Profound social change

Throughout history, technological revolutions have brought enormous social change – whether it’s the Gutenberg press diminishing the power of the church by mass printing of Bibles, or the steam engine taking workers out of agricultural fiefdom. The digital revolution is no different – but its impact will be even more profound, of that we can be sure.

Social media bans are a step along slippery slope. Do we trust governments to rule on which technologies we can use and which not? Probably no more than, so it seems, we can trust Big Tech to develop new technologies with ethics, responsibility and empathy.

I don’t have the answer – I don’t think anybody does. It could prove to be a generational question – when Douglas Adam’s technophobic oldies have gone, or at least stepped down from power, social perspectives may be different.

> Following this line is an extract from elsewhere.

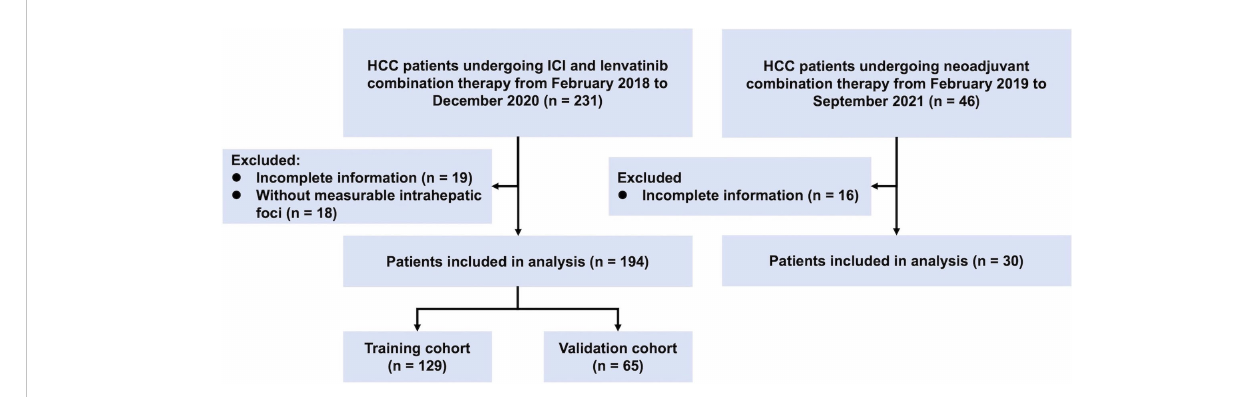
FIGURE 1 Flowchart of the recruitment pathway for patients. HCC, hepatocellular carcinoma; ICI, immune checkpoint inhibitor.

It’s a strange place to be – where banning technology is both justified and undesirable at the same time. An act that is equally positive and negative. But this is likely to be only one of many similarly improbable and irresolvable dilemmas that society will face in the coming years as the digital revolution transforms more and more of our everyday lives.

We face a choice – does society find the answers, or does it let Big Tech make those decisions for us? When it’s put that way, the solution seems obvious.